* _DIRECTIONS_: Copy out each of the lines below word for word, leaving out the pictures.

[Saved entries]
>>

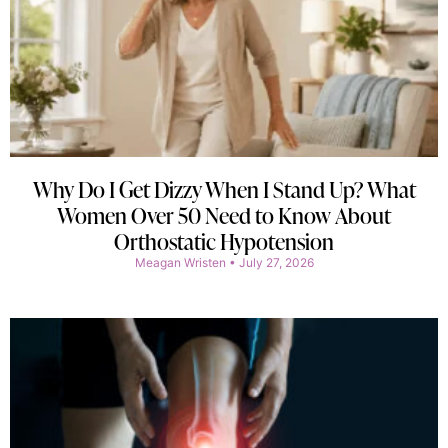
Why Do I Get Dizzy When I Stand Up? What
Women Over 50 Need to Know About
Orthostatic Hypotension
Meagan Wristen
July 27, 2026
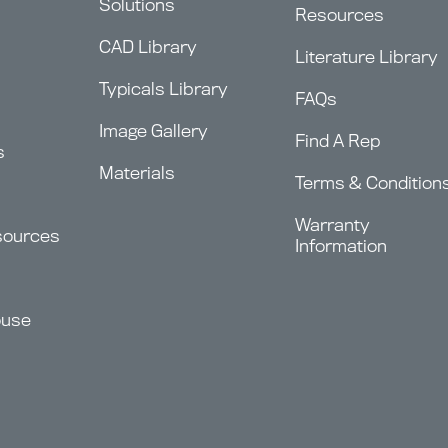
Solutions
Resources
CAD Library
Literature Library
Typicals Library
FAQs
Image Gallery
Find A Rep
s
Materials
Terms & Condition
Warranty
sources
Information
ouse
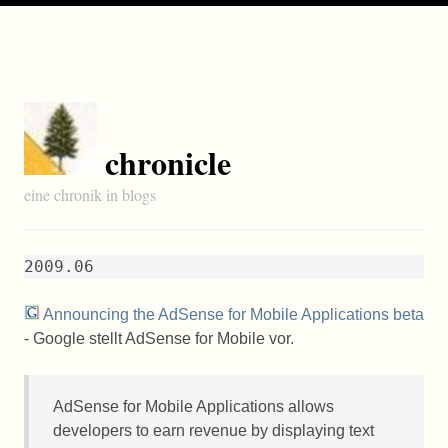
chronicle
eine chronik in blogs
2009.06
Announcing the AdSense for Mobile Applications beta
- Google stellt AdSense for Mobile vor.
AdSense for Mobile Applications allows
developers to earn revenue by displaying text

<<

* _RESULT FOR THIS EXERCISE_:
Why Do I Get Dizzy When I Stand Up? What
Women Over 50 Need to Know About
Orthostatic Hypotension
Meagan Wristen
July 27, 2026
Solutions
Resources
CAD Library
Literature Library
Typicals Library
FAQs
Image Gallery
Find A Rep
s
Materials
Terms & Condition
Warranty
sources
Information
ouse
chronicle
eine chronik in blogs
2009.06
Announcing the AdSense for Mobile Applications beta
- Google stellt AdSense for Mobile vor.
AdSense for Mobile Applications allows
developers to earn revenue by displaying text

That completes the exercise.